— TEXTO PROPORCIONADO —
☆ ☆ ☆ ☆

Me preocupó que esa idea parecía definir no sólo el plan de Gobierno del futuro Presidente Hugo Chavez, sino los cuarenta años de democracia previos. Y es que durante buena parte de las décadas anteriores, la democracia Venezolana se había basado en una idea clientelar inmediata: la necesidad cumplida a base de pequeñas aspiraciones resueltas y satisfechas. El subsidio que disminuía los precios pero no tocaba el tema de fondo de la inflación, los controles que evitaban las desigualdades en la compra ventas de productos, pero creaban un mercado alterno, burocrático que distorsionaba aún más los precios originales de los productos. En otras palabras, la solución política parecía derivar en un problema mucho más grave — y complicado de solucionar — que el que intentaba solucionar.

— El populismo crea una visión de satisfacción inmediata, pero por supuesto, se debe a que anuncia una solución mayor que nunca llega a cristalizarse — me explicó mi profesor. Ambos habíamos leído un grandielocuente discurso de Chavez, donde aseguraba que la Constituyente — que nadie sabía como se implementaría y mucho menos, como se llevaría a cabo nivel legal — lograría objetivo grandiosos como “Salvar a Venezuela”, “Construir una democracia real y participativa”. Por supuesto, Chavez jamás mencionó como lo haría o cuales serían los aspectos legales y sociales que recogería la nueva Constitución y que permitirían la reconstrucción del Estado Venezolano. Pero la promesa parecía ser suficiente. Una enorme multitud de militantes, corearon sus consignas banales y exigieron la constituyente a gritos, a pesar de la que la mayoría de ellos eran tan jóvenes como para no tener idea alguna de como funcionaba el mecanismo.

☆ ☆ ☆ ☆

— DATOS PROPORCIONADOS —

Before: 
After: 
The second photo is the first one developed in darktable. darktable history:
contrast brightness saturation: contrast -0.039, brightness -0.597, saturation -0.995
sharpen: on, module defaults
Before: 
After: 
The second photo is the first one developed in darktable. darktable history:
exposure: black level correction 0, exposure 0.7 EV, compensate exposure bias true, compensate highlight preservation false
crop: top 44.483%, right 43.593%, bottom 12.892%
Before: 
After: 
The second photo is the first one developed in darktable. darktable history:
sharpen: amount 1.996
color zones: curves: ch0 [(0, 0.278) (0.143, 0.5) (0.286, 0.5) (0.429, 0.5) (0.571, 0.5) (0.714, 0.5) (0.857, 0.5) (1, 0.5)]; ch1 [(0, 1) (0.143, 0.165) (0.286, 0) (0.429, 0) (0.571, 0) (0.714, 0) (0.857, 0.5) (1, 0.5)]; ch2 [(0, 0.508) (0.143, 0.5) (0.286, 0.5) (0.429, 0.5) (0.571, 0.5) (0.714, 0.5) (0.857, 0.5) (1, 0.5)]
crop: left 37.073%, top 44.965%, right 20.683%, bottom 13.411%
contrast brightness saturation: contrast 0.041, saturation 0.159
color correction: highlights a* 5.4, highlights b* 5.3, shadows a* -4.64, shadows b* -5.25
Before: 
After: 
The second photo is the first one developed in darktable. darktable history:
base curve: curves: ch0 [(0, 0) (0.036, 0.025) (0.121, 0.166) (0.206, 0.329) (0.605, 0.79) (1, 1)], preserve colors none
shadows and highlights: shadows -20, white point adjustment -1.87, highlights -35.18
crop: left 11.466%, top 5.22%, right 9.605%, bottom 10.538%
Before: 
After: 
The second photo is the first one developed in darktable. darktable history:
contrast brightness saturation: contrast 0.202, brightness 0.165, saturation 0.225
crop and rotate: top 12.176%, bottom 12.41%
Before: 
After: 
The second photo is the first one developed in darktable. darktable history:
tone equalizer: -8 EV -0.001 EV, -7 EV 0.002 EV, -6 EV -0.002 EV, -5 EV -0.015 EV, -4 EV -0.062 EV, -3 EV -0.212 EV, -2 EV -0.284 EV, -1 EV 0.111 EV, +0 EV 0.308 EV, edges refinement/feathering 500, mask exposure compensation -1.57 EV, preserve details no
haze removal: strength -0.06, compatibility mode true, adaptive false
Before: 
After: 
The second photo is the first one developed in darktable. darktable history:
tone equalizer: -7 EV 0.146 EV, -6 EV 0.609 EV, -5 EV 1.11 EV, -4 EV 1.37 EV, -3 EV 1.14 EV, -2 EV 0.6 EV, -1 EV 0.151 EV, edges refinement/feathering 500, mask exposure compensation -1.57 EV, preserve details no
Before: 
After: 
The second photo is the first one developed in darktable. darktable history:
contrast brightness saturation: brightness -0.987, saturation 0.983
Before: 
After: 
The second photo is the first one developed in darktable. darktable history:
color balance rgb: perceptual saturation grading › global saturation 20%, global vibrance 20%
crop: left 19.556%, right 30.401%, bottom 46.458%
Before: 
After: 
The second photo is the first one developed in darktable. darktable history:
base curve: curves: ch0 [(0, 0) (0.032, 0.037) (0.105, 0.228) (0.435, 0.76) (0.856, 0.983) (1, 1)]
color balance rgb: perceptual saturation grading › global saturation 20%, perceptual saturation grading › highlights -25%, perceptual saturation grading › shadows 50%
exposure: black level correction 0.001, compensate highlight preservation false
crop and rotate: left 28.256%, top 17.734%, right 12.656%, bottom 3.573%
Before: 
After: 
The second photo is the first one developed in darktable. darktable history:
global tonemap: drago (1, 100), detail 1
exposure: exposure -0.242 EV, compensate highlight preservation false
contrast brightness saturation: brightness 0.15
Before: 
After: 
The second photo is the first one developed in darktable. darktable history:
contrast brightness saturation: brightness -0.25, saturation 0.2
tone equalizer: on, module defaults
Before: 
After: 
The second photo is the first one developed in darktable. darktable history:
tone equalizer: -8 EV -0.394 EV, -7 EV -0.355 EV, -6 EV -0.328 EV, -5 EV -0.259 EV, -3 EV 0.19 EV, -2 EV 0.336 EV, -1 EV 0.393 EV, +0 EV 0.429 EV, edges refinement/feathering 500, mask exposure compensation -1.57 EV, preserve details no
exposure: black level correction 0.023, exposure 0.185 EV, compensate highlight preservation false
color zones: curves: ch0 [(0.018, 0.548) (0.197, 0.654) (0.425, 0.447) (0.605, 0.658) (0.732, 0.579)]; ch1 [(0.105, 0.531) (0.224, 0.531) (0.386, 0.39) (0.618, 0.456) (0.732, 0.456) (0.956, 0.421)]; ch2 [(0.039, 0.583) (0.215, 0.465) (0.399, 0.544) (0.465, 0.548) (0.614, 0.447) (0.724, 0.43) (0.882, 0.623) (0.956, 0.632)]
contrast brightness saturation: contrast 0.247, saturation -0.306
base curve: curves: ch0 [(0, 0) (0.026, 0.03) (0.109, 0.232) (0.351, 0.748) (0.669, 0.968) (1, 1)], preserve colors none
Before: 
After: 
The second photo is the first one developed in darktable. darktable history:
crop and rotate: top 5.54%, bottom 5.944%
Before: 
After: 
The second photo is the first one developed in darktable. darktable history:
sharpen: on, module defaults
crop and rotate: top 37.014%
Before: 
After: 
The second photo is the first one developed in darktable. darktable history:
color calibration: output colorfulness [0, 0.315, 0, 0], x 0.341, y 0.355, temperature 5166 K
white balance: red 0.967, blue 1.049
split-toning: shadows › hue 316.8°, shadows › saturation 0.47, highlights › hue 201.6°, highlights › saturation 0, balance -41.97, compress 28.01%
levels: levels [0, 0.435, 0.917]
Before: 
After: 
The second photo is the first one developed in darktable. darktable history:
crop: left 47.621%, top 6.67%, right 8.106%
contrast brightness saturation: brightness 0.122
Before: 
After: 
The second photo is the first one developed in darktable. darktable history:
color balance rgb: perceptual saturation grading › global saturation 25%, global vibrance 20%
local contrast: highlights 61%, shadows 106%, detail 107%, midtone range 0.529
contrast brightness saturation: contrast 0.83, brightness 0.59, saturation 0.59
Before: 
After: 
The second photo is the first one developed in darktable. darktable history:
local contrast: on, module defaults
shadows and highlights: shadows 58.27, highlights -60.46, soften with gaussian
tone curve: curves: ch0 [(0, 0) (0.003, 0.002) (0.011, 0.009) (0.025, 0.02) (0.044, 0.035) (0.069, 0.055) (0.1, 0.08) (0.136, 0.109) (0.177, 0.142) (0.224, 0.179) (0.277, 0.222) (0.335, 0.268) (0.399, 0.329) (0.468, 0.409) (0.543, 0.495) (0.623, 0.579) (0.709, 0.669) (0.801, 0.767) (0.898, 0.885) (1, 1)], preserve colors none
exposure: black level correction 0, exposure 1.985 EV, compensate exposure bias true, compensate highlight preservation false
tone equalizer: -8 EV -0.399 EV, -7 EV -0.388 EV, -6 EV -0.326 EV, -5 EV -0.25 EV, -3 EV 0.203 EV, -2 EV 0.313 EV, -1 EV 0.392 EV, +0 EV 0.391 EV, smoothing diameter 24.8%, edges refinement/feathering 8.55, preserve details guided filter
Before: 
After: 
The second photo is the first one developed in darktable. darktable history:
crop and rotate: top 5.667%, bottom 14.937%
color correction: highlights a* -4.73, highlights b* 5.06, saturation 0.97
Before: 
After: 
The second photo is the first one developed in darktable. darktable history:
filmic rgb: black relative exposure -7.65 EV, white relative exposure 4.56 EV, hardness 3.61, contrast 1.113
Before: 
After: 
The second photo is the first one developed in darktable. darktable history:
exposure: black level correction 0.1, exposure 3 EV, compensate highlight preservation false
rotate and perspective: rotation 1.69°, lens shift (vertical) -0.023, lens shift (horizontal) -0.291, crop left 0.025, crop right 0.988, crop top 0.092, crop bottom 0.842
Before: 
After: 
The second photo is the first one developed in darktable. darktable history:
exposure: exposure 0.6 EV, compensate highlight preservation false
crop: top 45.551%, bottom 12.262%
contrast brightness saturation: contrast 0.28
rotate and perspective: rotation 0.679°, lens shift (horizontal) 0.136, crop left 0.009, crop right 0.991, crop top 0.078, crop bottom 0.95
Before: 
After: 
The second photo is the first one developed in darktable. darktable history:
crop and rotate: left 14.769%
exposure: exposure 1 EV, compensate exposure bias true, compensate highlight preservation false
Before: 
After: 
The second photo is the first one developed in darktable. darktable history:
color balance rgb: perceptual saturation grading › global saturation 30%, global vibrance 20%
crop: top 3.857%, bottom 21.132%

☆ ☆ ☆ ☆

— EJERCICIO ESCRITO —
Copia de nuevo todo lo que va desde "Me preocupó que" hasta "que intentaba solucionar." en el texto sobre la democracia venezolana, y cambia "inflación" por "carestía". Los datos no tienen ningún papel en esta tarea.

— RESPUESTA —
Me preocupó que esa idea parecía definir no sólo el plan de Gobierno del futuro Presidente Hugo Chavez, sino los cuarenta años de democracia previos. Y es que durante buena parte de las décadas anteriores, la democracia Venezolana se había basado en una idea clientelar inmediata: la necesidad cumplida a base de pequeñas aspiraciones resueltas y satisfechas. El subsidio que disminuía los precios pero no tocaba el tema de fondo de la carestía, los controles que evitaban las desigualdades en la compra ventas de productos, pero creaban un mercado alterno, burocrático que distorsionaba aún más los precios originales de los productos. En otras palabras, la solución política parecía derivar en un problema mucho más grave — y complicado de solucionar — que el que intentaba solucionar.